LYTNet: A Convolutional Neural Network for Real-Time Pedestrian Traffic Lights and Zebra Crossing Recognition for the Visually Impaired
This addresses a critical safety issue for visually impaired individuals by providing comprehensive navigation aids, though it is an incremental improvement over prior binary detection methods.
The paper tackles the problem of assisting visually impaired pedestrians by recognizing traffic light colors and zebra crossing directions in real-time, achieving 94% classification accuracy, 6.35 degrees average angle error, and 20 FPS on an iPhone 7.

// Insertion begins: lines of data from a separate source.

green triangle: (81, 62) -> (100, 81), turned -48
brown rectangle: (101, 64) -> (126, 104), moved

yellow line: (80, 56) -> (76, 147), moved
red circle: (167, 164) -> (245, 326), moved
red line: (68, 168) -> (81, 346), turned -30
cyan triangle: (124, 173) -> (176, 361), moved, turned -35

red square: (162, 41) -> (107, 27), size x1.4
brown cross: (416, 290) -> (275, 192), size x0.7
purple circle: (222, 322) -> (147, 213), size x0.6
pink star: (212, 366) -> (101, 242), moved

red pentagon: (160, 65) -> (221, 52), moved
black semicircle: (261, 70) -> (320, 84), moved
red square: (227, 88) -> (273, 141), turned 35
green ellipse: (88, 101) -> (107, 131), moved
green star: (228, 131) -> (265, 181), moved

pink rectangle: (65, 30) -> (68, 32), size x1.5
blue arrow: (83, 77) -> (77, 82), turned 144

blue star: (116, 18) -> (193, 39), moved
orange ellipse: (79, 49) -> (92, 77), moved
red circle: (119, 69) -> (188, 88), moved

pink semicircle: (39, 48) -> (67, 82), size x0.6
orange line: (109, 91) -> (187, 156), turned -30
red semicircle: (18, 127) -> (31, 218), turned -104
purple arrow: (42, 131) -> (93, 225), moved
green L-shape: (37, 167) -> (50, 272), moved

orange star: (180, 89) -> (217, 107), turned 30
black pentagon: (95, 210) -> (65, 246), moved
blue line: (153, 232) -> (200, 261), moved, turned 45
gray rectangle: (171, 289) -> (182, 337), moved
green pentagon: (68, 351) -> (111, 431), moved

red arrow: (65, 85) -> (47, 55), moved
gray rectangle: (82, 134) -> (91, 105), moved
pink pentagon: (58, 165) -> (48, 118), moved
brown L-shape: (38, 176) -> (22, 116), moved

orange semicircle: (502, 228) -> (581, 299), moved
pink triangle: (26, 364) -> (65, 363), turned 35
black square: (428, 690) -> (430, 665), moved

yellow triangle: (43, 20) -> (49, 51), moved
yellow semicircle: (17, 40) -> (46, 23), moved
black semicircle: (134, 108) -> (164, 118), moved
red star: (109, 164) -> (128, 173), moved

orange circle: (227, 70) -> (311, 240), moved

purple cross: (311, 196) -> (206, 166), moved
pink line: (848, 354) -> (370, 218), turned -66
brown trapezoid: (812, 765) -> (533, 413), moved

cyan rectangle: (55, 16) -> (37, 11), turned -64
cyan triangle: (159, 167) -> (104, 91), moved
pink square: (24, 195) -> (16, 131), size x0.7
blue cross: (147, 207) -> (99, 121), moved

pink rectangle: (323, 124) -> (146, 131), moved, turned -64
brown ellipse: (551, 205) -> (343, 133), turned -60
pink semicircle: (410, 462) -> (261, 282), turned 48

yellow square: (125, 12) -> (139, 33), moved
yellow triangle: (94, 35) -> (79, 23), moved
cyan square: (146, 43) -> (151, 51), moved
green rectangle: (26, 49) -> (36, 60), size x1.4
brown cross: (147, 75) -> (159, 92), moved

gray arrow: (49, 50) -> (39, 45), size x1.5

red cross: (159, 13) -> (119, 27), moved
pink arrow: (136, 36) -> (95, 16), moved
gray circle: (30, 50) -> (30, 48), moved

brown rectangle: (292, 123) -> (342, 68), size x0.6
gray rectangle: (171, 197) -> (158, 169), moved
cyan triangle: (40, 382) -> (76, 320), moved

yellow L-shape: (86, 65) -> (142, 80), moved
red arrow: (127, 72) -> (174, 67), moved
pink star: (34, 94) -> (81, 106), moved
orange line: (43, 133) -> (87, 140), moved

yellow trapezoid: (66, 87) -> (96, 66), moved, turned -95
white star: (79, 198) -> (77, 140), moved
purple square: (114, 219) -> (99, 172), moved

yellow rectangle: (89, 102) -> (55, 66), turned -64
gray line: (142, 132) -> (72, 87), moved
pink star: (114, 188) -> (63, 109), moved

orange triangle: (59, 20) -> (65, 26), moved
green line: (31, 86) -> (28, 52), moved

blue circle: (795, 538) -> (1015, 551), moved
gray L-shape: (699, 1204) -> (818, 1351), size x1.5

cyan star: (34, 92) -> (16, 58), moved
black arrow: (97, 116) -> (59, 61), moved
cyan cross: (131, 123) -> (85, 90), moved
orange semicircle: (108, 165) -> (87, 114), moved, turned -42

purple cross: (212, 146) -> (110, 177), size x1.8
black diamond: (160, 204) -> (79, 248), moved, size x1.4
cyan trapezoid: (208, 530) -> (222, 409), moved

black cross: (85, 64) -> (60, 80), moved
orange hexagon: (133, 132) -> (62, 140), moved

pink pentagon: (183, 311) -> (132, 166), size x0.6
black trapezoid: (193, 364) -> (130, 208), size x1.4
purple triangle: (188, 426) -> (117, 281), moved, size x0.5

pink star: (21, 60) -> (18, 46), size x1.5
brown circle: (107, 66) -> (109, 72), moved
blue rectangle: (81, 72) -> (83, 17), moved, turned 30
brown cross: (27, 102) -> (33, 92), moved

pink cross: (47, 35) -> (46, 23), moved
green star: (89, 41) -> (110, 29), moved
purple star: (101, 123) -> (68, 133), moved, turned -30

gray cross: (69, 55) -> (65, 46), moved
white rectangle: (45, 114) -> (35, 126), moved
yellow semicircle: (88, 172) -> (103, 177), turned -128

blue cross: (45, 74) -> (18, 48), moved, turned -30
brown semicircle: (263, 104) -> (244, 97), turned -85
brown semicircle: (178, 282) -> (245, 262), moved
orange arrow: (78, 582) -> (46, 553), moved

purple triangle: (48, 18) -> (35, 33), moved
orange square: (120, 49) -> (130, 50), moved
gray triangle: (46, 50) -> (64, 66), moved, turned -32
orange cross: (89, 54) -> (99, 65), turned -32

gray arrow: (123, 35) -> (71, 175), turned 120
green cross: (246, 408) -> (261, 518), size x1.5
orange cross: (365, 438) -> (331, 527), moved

Currently, the visually impaired rely on either a sighted human, guide dog, or white cane to safely navigate. However, the training of guide dogs is extremely expensive, and canes cannot provide essential information regarding the color of traffic lights and direction of crosswalks. In this paper, we propose a deep learning based solution that provides information regarding the traffic light mode and the position of the zebra crossing. Previous solutions that utilize machine learning only provide one piece of information and are mostly binary: only detecting red or green lights. The proposed convolutional neural network, LYTNet, is designed for comprehensiveness, accuracy, and computational efficiency. LYTNet delivers both of the two most important pieces of information for the visually impaired to cross the road. We provide five classes of pedestrian traffic lights rather than the commonly seen three or four, and a direction vector representing the midline of the zebra crossing that is converted from the 2D image plane to real-world positions. We created our own dataset of pedestrian traffic lights containing over 5000 photos taken at hundreds of intersections in Shanghai. The experiments carried out achieve a classification accuracy of 94%, average angle error of 6.35 degrees, with a frame rate of 20 frames per second when testing the network on an iPhone 7 with additional post-processing steps.